Various pipeline testing jobs are timing out
Problem
Over the last week, a number of pipelines have had a single job or multiple jobs fail. This seems to be increasing in higher frequency but I'm not aware of a way to capture these errors in Sentry or Kibana. In an effort to try to quantify this, I identified the last 100 failing pipelines against master
and sifted through the failing job traces to see where they contained "Job failed: execution took longer than"
Results of last 100 failed master pipelines as of 2019-12-07 02:06 UTC
21 out of the last 100 failed master pipelines had a job fail due to timeout.
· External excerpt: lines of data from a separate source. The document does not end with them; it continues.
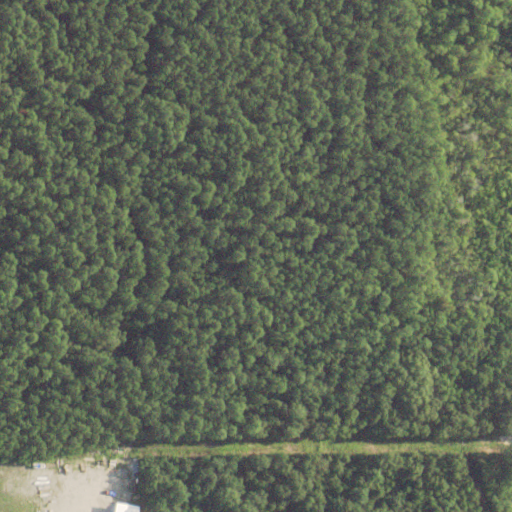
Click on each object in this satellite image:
road: (511, 502)
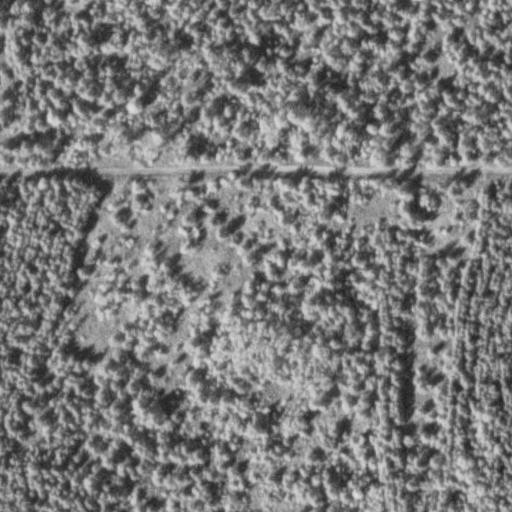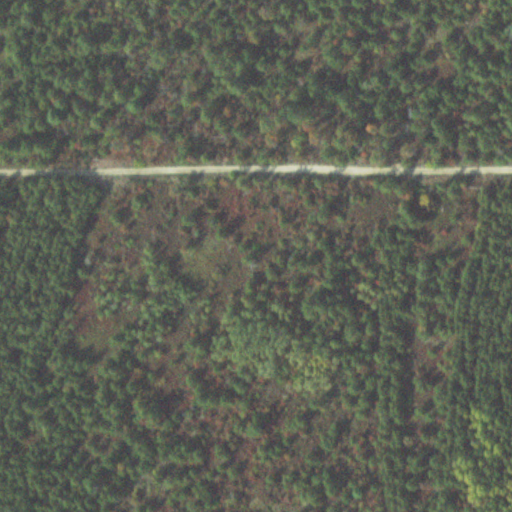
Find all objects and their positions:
road: (256, 182)
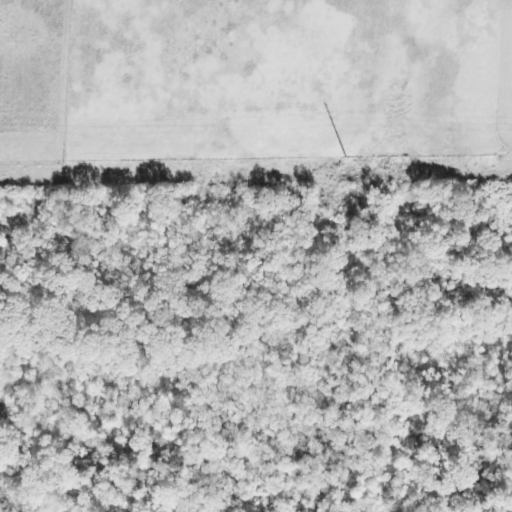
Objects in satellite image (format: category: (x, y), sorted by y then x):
power tower: (347, 157)
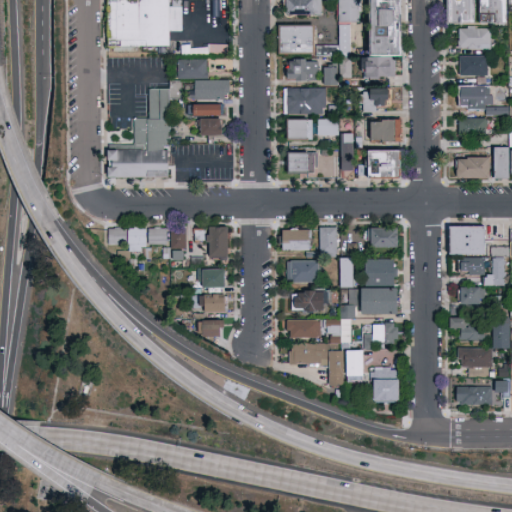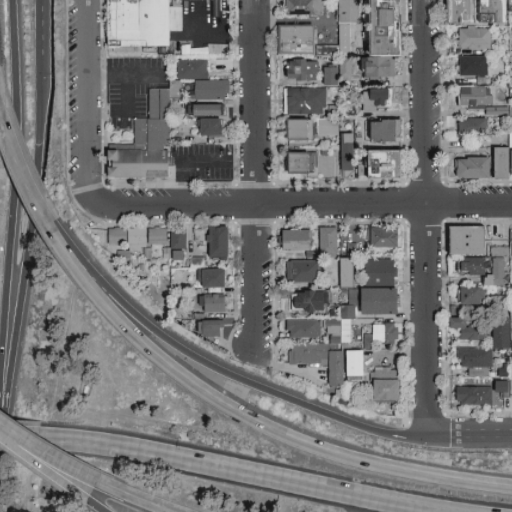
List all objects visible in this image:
building: (296, 6)
building: (303, 7)
building: (344, 10)
building: (470, 10)
building: (348, 11)
building: (460, 12)
building: (492, 12)
building: (138, 21)
building: (141, 23)
building: (374, 26)
road: (46, 28)
building: (289, 37)
building: (471, 37)
building: (510, 37)
building: (383, 38)
building: (474, 38)
building: (296, 40)
building: (335, 41)
building: (201, 49)
building: (325, 51)
building: (469, 64)
building: (342, 66)
building: (473, 66)
building: (188, 67)
building: (293, 67)
building: (192, 68)
building: (302, 70)
road: (124, 73)
building: (325, 74)
building: (330, 76)
building: (206, 88)
building: (212, 90)
road: (125, 92)
building: (469, 94)
building: (372, 97)
building: (475, 97)
road: (89, 98)
building: (302, 99)
building: (376, 100)
building: (306, 101)
road: (425, 103)
building: (199, 108)
building: (207, 110)
building: (156, 122)
building: (468, 123)
building: (204, 124)
building: (324, 125)
building: (472, 125)
building: (293, 126)
building: (211, 127)
building: (326, 128)
building: (377, 128)
building: (300, 130)
building: (385, 131)
building: (140, 142)
building: (341, 150)
building: (347, 152)
road: (195, 160)
building: (297, 160)
building: (375, 160)
building: (507, 160)
building: (494, 161)
building: (301, 163)
building: (502, 163)
building: (384, 164)
building: (138, 165)
building: (466, 166)
building: (473, 168)
road: (255, 176)
road: (20, 179)
road: (12, 196)
road: (299, 207)
building: (125, 235)
building: (153, 235)
building: (376, 235)
building: (117, 237)
building: (136, 237)
building: (156, 237)
building: (175, 238)
building: (383, 238)
building: (459, 238)
building: (290, 239)
building: (178, 240)
building: (211, 240)
building: (295, 240)
building: (325, 240)
building: (328, 241)
building: (467, 241)
building: (218, 243)
building: (509, 248)
building: (496, 251)
building: (145, 253)
building: (172, 253)
building: (177, 255)
road: (31, 260)
building: (466, 264)
building: (471, 267)
building: (299, 270)
building: (345, 270)
building: (375, 271)
building: (379, 271)
building: (303, 272)
building: (496, 273)
building: (207, 276)
building: (213, 279)
building: (467, 293)
building: (469, 295)
building: (301, 298)
building: (372, 299)
building: (307, 301)
building: (378, 301)
building: (208, 302)
building: (212, 304)
road: (428, 320)
building: (207, 326)
building: (301, 327)
building: (465, 328)
building: (212, 329)
building: (303, 329)
building: (470, 329)
building: (496, 331)
building: (378, 334)
building: (385, 334)
building: (328, 349)
building: (485, 350)
building: (510, 351)
building: (319, 359)
building: (472, 359)
building: (355, 366)
road: (220, 367)
building: (379, 382)
building: (385, 385)
building: (503, 388)
building: (476, 391)
building: (473, 396)
road: (246, 417)
road: (470, 435)
road: (20, 439)
road: (58, 457)
road: (50, 471)
road: (237, 473)
road: (146, 501)
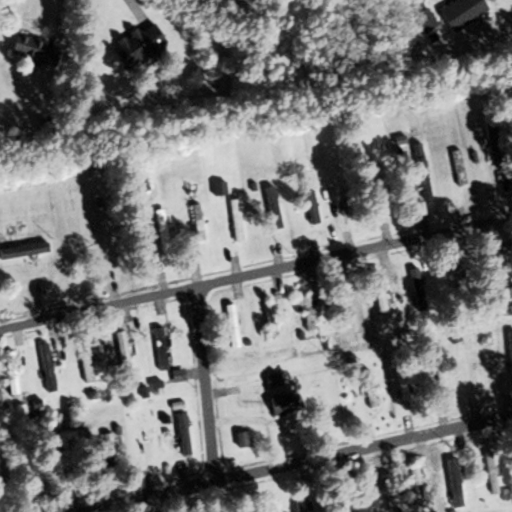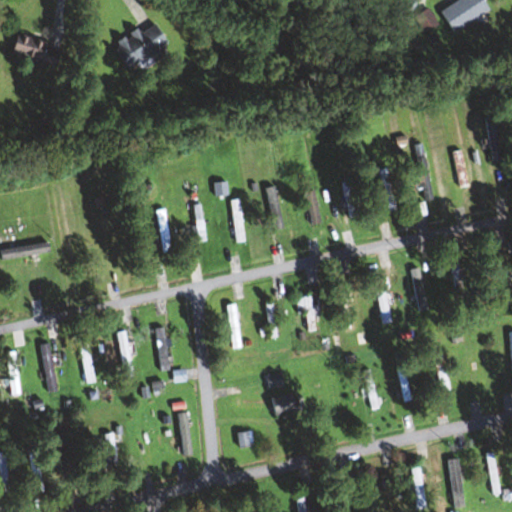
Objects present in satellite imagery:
building: (458, 13)
building: (422, 20)
building: (136, 45)
building: (31, 51)
building: (492, 138)
building: (456, 169)
building: (418, 172)
building: (383, 189)
building: (308, 207)
building: (415, 210)
building: (273, 215)
building: (234, 221)
building: (195, 223)
building: (159, 228)
building: (85, 240)
building: (23, 251)
road: (256, 271)
building: (487, 277)
building: (415, 289)
building: (378, 302)
building: (341, 308)
building: (267, 320)
building: (229, 326)
building: (158, 350)
building: (509, 355)
building: (82, 362)
building: (476, 367)
building: (45, 368)
building: (9, 374)
building: (439, 375)
building: (175, 376)
building: (270, 382)
road: (205, 384)
building: (402, 384)
building: (278, 405)
building: (180, 437)
building: (241, 440)
building: (144, 443)
building: (106, 450)
road: (295, 464)
building: (3, 474)
building: (489, 474)
building: (31, 478)
building: (452, 483)
building: (378, 488)
building: (415, 488)
building: (343, 499)
building: (299, 502)
road: (144, 505)
building: (258, 507)
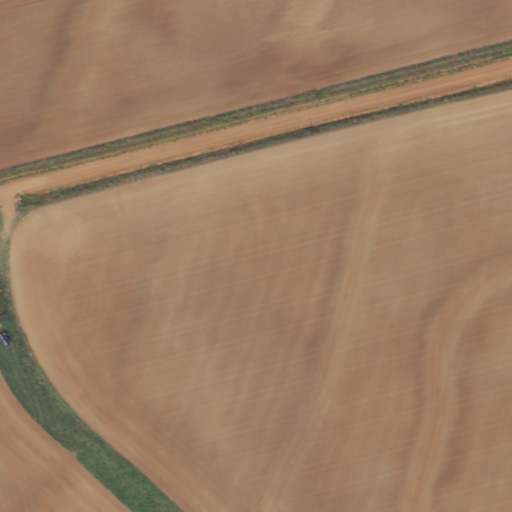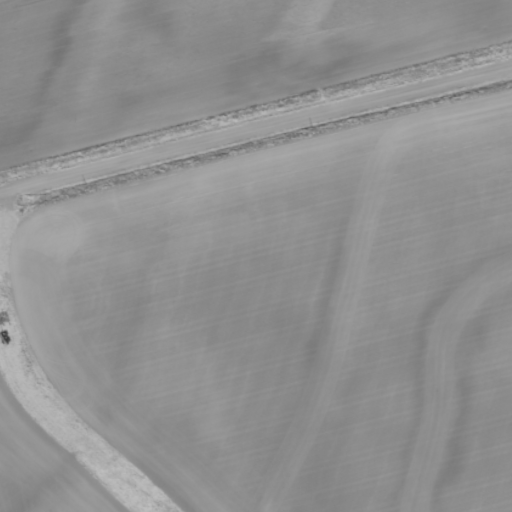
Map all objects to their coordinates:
road: (256, 132)
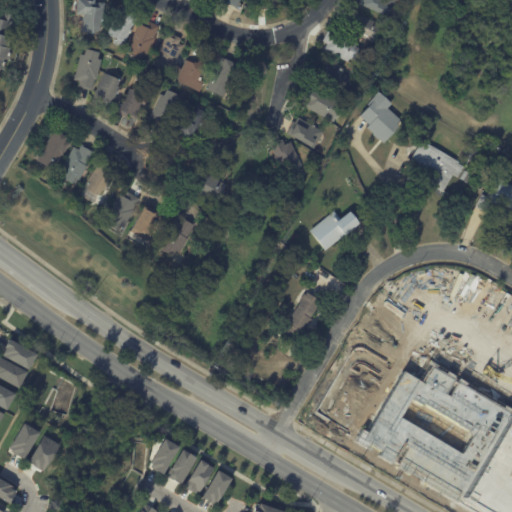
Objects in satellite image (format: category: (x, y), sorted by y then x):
building: (231, 3)
building: (265, 5)
building: (378, 6)
building: (378, 7)
building: (89, 15)
building: (88, 16)
building: (119, 26)
building: (362, 26)
building: (361, 27)
building: (119, 29)
road: (247, 36)
building: (140, 39)
building: (5, 40)
building: (141, 42)
building: (340, 46)
building: (340, 47)
building: (167, 53)
building: (168, 56)
park: (454, 64)
building: (85, 68)
building: (85, 71)
building: (190, 74)
road: (39, 76)
building: (187, 77)
building: (332, 77)
building: (333, 77)
building: (219, 78)
building: (220, 78)
road: (283, 85)
building: (105, 87)
building: (106, 88)
building: (131, 98)
building: (132, 102)
building: (318, 104)
building: (321, 105)
building: (163, 108)
building: (164, 111)
building: (378, 118)
building: (189, 122)
building: (188, 123)
road: (98, 128)
building: (304, 132)
building: (306, 136)
road: (2, 150)
building: (52, 150)
building: (50, 152)
building: (472, 156)
building: (286, 159)
building: (337, 161)
building: (287, 163)
building: (73, 164)
building: (75, 165)
building: (433, 165)
building: (431, 166)
building: (466, 177)
building: (96, 182)
building: (95, 183)
building: (207, 189)
building: (497, 196)
building: (495, 197)
road: (390, 206)
building: (119, 211)
building: (119, 213)
building: (144, 222)
building: (142, 226)
building: (329, 227)
building: (331, 228)
building: (174, 236)
building: (175, 239)
road: (25, 269)
road: (353, 302)
building: (299, 316)
building: (299, 317)
building: (12, 354)
building: (16, 354)
road: (95, 354)
road: (161, 363)
building: (10, 373)
building: (7, 374)
railway: (191, 393)
building: (2, 396)
building: (4, 397)
building: (0, 413)
road: (228, 438)
building: (447, 440)
building: (21, 441)
building: (17, 442)
road: (304, 449)
building: (39, 452)
building: (41, 453)
building: (156, 456)
building: (161, 456)
building: (173, 466)
building: (178, 467)
building: (192, 477)
building: (196, 477)
road: (306, 484)
road: (25, 485)
building: (209, 487)
building: (213, 488)
road: (372, 489)
building: (3, 491)
building: (5, 491)
road: (166, 497)
building: (1, 506)
road: (233, 506)
building: (1, 507)
building: (259, 508)
building: (262, 508)
road: (336, 508)
building: (144, 509)
building: (141, 510)
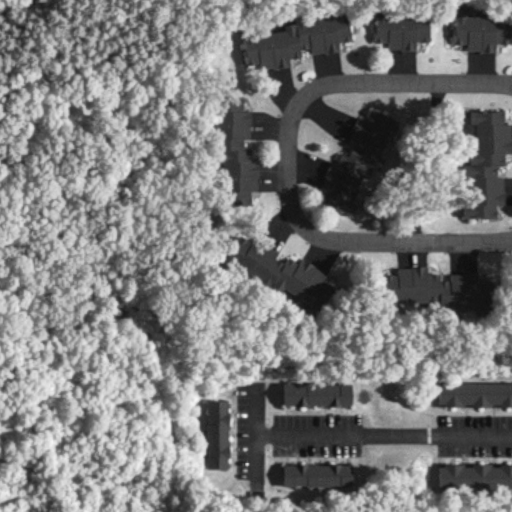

Removing the schedule:package-and-qa
failures leaves 6 pipelines - This does not include pipelines which had jobs that fail due to getting stuck without a job trace like: https://gitlab.com/gitlab-org/gitlab/-/jobs/369736296.
- Pipeline 101298263 at 2019-12-06T20:14:57.325Z
- Pipeline 101199368 at 2019-12-06T13:34:12.424Z
- Pipeline 101110839 at 2019-12-06T07:45:37.042Z
- Pipeline 100806780 at 2019-12-05T06:32:32.808Z
- Pipeline 100687068 at 2019-12-04T17:42:58.732Z
- Pipeline 100541391 at 2019-12-04T09:50:35.693Z
I've seen this in higher frequency and not sure what's going on here. It does not seem correlated to a system outage that I can find.